О записках Самсона - А.С.Пушкин
Французские журналы извещают нас о скором появлении "Записок Самсона,
парижского палача". Этого должно было ожидать. Вот до чего довела нас жажда
новизны и сильных впечатлений.
После соблазнительных "Исповедей" философии XVIII века явились
политические, не менее соблазнительные откровения. Мы не довольствовались
видеть людей известных в колпаке и в шлафроке, мы захотели последовать за
ними в их спальню и далее. Когда нам и это надоело, явилась толпа людей
темных с позорными своими сказаниями. Но мы не остановились на бесстыдных
записках Генриетты Вильсон, Казановы и Современницы. Мы кинулись на
плутовские признания полицейского шпиона и на пояснения оных клейменого
каторжника. Журналы наполнились выписками из Видока. Поэт Гюго не постыдился
в нем искать вдохновений для романа, исполненного огня и грязи. Недоставало
палача в числе новейших литераторов. Наконец и он явился, и, к стыду нашему,
скажем, что успех его "Записок" кажется несомнительным.
Не завидуем людям, которые, основав свои расчеты на безнравственности
нашего любопытства, посвятили свое перо повторению сказаний, вероятно,
безграмотного Самсона.
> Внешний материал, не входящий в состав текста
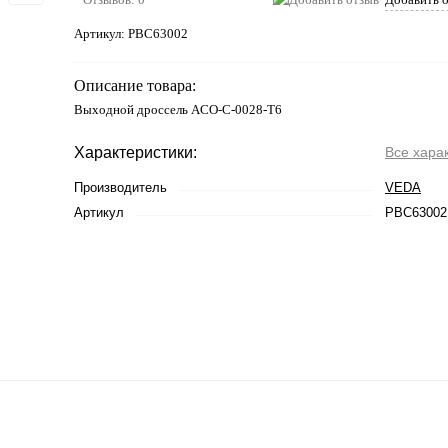
Артикул:
PBC63002
Описание товара:
Выходной дроссель ACO-C-0028-T6
Характеристики:
Все хара
Производитель
VEDA
Артикул
PBC63002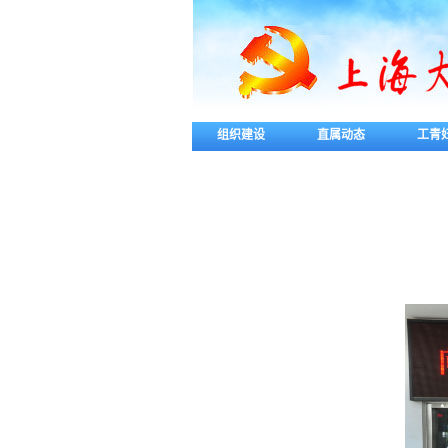
组织建设
直属动态
工青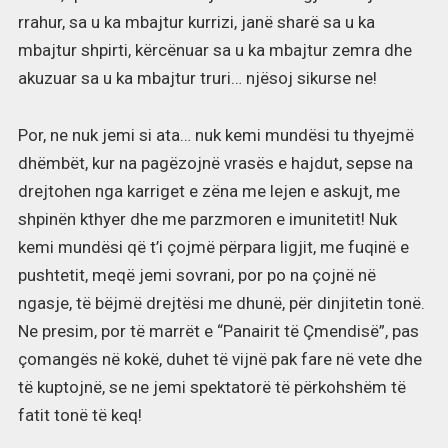
rrahur, sa u ka mbajtur kurrizi, janë sharë sa u ka
mbajtur shpirti, kërcënuar sa u ka mbajtur zemra dhe
akuzuar sa u ka mbajtur truri… njësoj sikurse ne!
Por, ne nuk jemi si ata… nuk kemi mundësi tu thyejmë
dhëmbët, kur na pagëzojnë vrasës e hajdut, sepse na
drejtohen nga karriget e zëna me lejen e askujt, me
shpinën kthyer dhe me parzmoren e imunitetit! Nuk
kemi mundësi që t’i çojmë përpara ligjit, me fuqinë e
pushtetit, meqë jemi sovrani, por po na çojnë në
ngasje, të bëjmë drejtësi me dhunë, për dinjitetin tonë.
Ne presim, por të marrët e “Panairit të Çmendisë”, pas
çomangës në kokë, duhet të vijnë pak fare në vete dhe
të kuptojnë, se ne jemi spektatorë të përkohshëm të
fatit tonë të keq!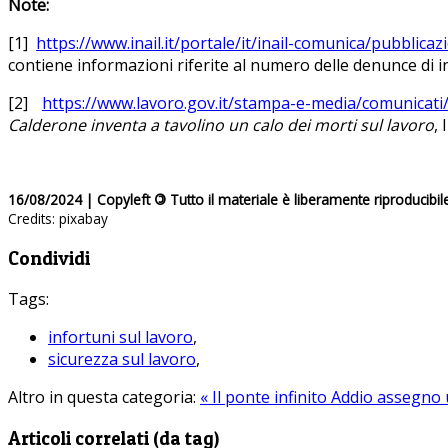
Note:
[1]
https://www.inail.it/portale/it/inail-comunica/pubblicaz
contiene informazioni riferite al numero delle denunce di inf
[2]
https://www.lavoro.gov.it/stampa-e-media/comunicati/p
Calderone inventa a tavolino un calo dei morti sul lavoro
,
16/08/2024 | Copyleft
©
Tutto il materiale è liberamente riproducibil
Credits: pixabay
Condividi
Tags:
infortuni sul lavoro
,
sicurezza sul lavoro
,
Altro in questa categoria:
« Il ponte infinito
Addio assegno u
Articoli correlati (da tag)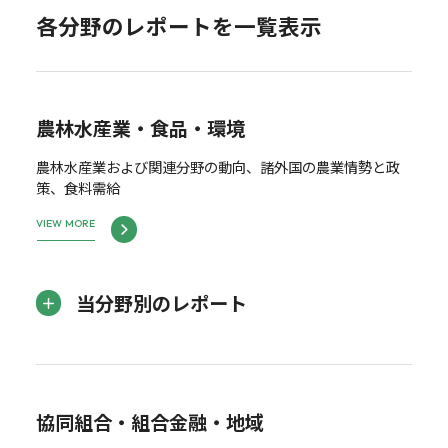
各分野のレポートを一覧表示
農林水産業・食品・環境
農林水産業および関連分野の動向、諸外国の農業情勢と政
策、食料需給
VIEW MORE
当分野別のレポート
協同組合・組合金融・地域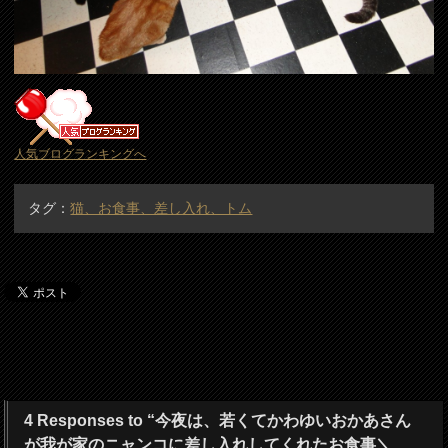
人気ブログランキングへ
タグ：
猫、お食事、差し入れ、トム
4 Responses to “今夜は、若くてかわゆいおかあさん
が我が家のニャンコに差し入れしてくれたお食事＼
Но признаемся же и мы, живущие в веке признаний: с
нетерпеливостию, хотя и с отвращением, ожидаем мы "Записок парижского
палача". Посмотрим, что есть общего между им и людьми живыми? На каком
зверином реве объяснит он свои мысли? Что скажет нам сие творение, внушившее
графу Мейстру столь поэтическую, столь страшную страницу? Что скажет нам сей
человек, в течение сорока лет кровавой жизни своей присутствовавший при
последних содроганиях стольких жертв, и славных, и неизвестных, и священных,
и ненавистных? Все, все они - его минутные знакомцы - чредою пройдут перед
нами по гильотине, на которой он, свирепый фигляр, играет свою однообразную
роль. Мученики, злодеи, герои - и царственный страдалец, и убийца его, и
Шарлотта Корде, и прелестница Дю-Барри, и безумец Лувель, и мятежник Бертон,
и лекарь Кастен, отравлявший своих ближних, и Папавуань, резавший детей: мы
их увидим опять в последнюю, страшную минуту. Головы, одна за другою,
западают перед нами, произнося каждая свое последнее слово... И, насытив
жестокое наше любопытство, книга палача займет свое место в библиотеках в
ожидании ученых справок будущего историка.